How car manufacturing in Mexico is taking on the world

Car manufacturing in mexico is booming, while Canada’s and Australia’s is dwindling. Amanda Lang from CBC finds out why.

Monterrey, the third-largest city in Mexico, is about an hour-and-a-half flight from Houston and it’s fast becoming a hub of global car manufacturing.

New Freightliner transport trucks roll out of there three at a time nowadays, made by Mexican shop floor workers who work for as little as one-fifth of what a Canadian made doing the same work.

The fact is, truck and car manufacturing in mexico is now producing twice as many vehicles as it did a decade ago, and the country has leapfrogged Canada in the process.

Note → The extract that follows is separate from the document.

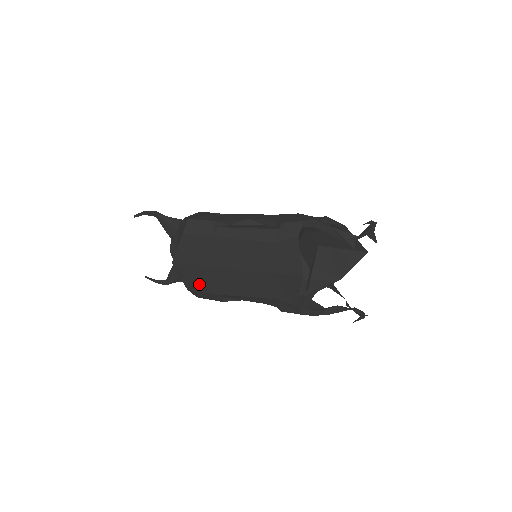
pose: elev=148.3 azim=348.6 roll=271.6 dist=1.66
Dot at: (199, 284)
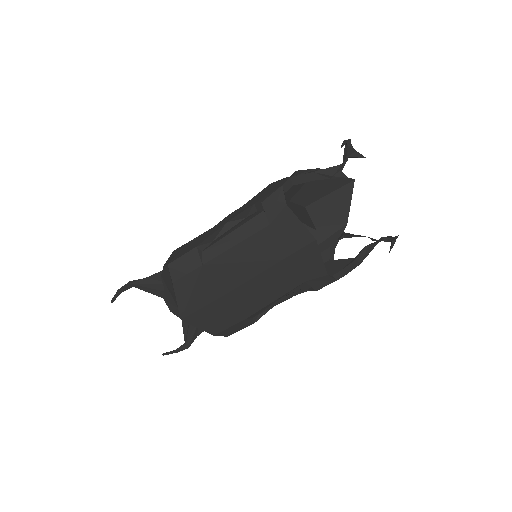
Dot at: (221, 321)
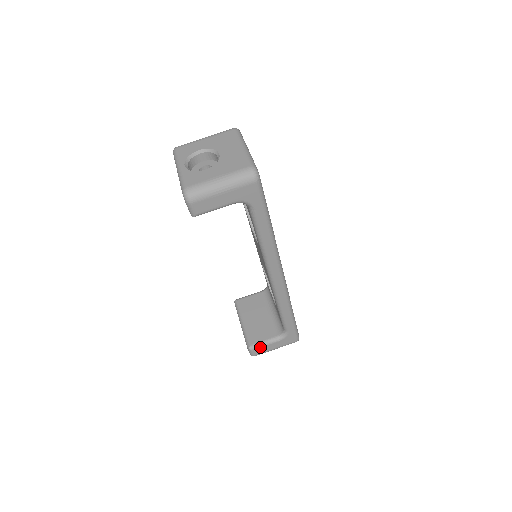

Companies are rushing to set up shop in part because of labour costs as much as 10 times less than those in Canada, but also because the country’s workforce is being trained to do more and more. Productivity at plants there is skyrocketing, which means higher profits for companies — even as wages march higher.

“On average in productivity we gain between six and eight per cent per year,” said Diba Iluna, who runs Canadian component maker Magna’s powertrain plant in Ramos, about 40km west of Monterrery. “Due to the attitude of the people, the flexibility of the people, they accept [trying] new things and we can do this… and then gain productivity.”